▸ **Data under study**
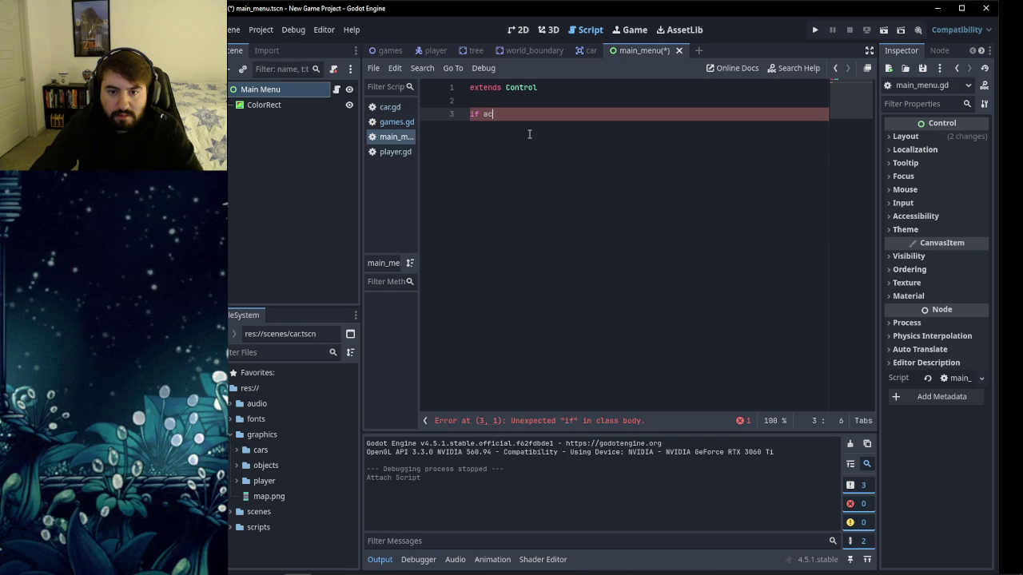
type("func ")
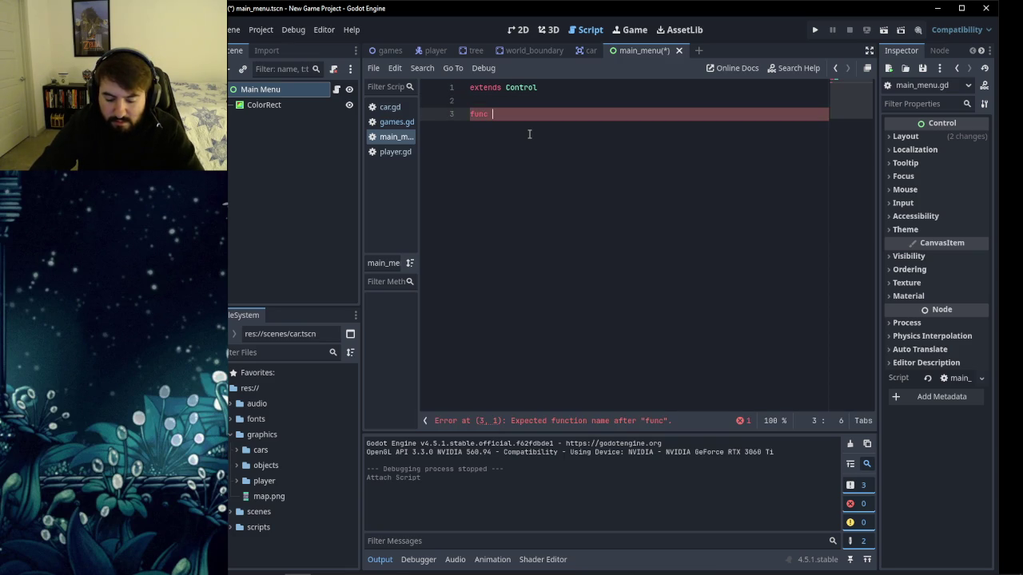
type("_pro")
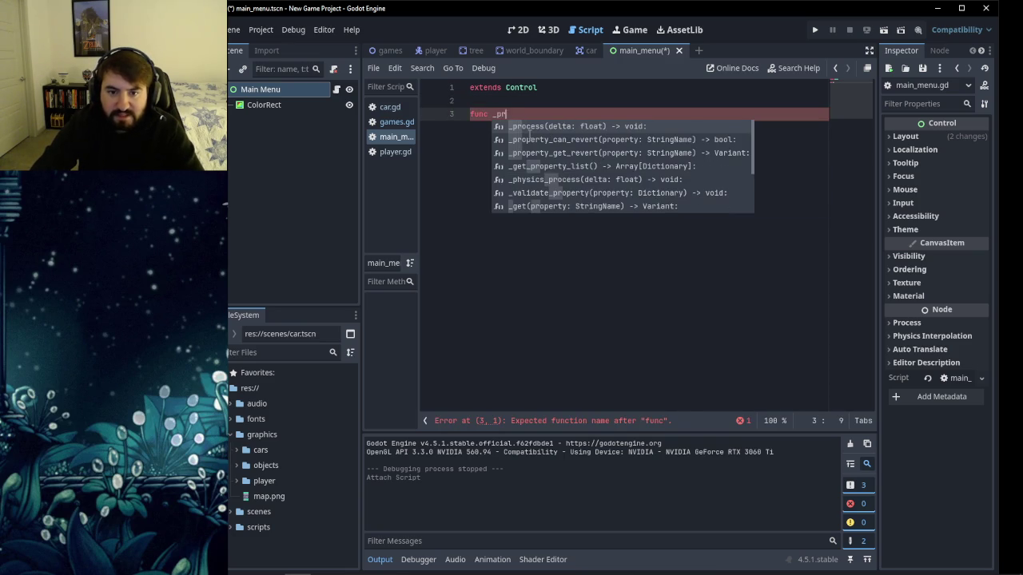
Accept the _process(delta) declaration and open an indented line, erasing trial condition text.
key("Return")
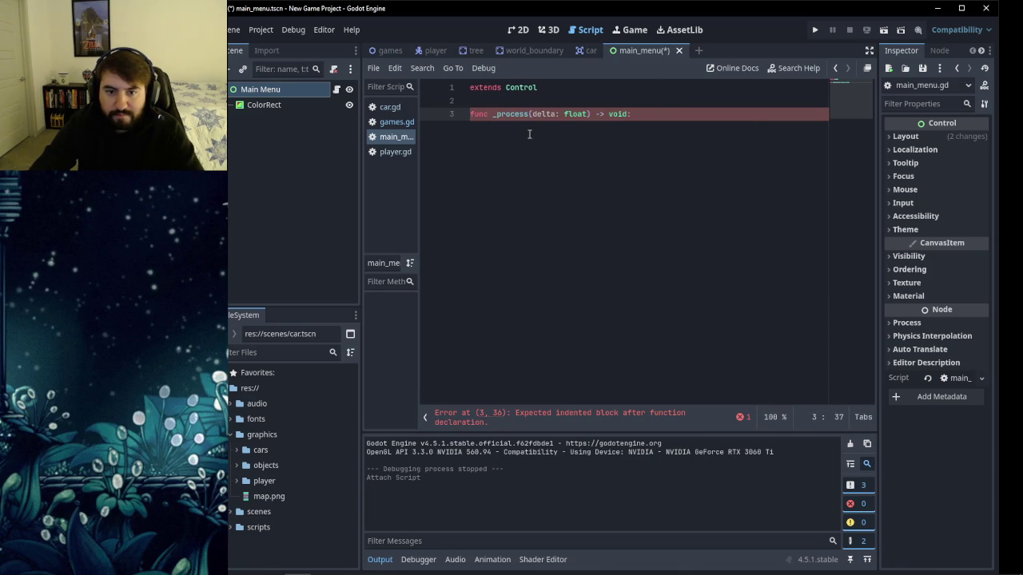
key("Return")
type("if action.")
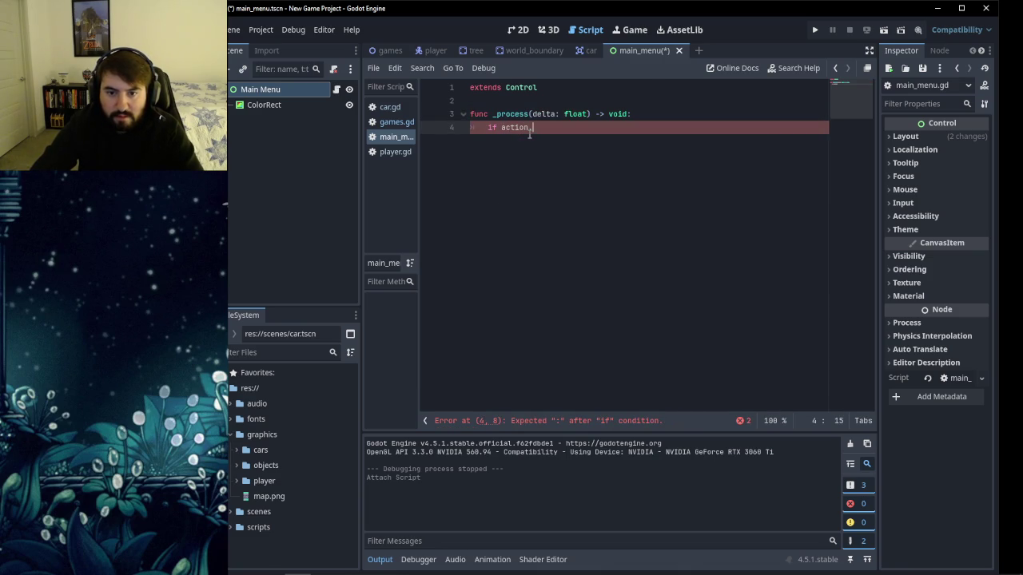
type("pr")
key("BackSpace")
key("BackSpace")
key("BackSpace")
type("Input")
key("BackSpace")
key("BackSpace")
key("BackSpace")
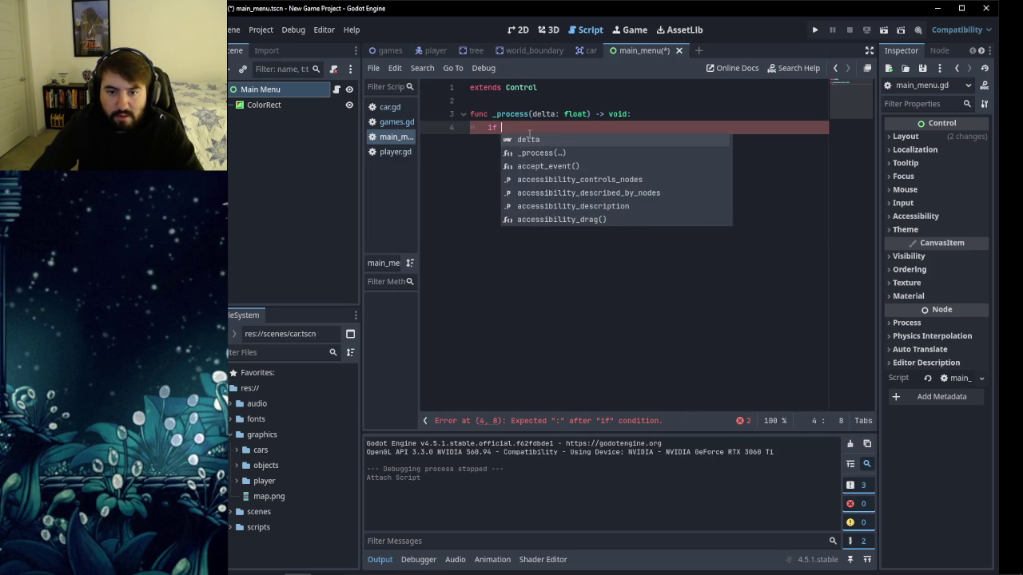
type("act")
key("BackSpace")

▸ **Directions**
Your copy must hold every record above in its exact wording and must hold no pictures.

▸ **Response to this task**
type("func ")
type("_pro")
Accept the _process(delta) declaration and open an indented line, erasing trial condition text.
key("Return")
key("Return")
type("if action.")
type("pr")
key("BackSpace")
key("BackSpace")
key("BackSpace")
type("Input")
key("BackSpace")
key("BackSpace")
key("BackSpace")
type("act")
key("BackSpace")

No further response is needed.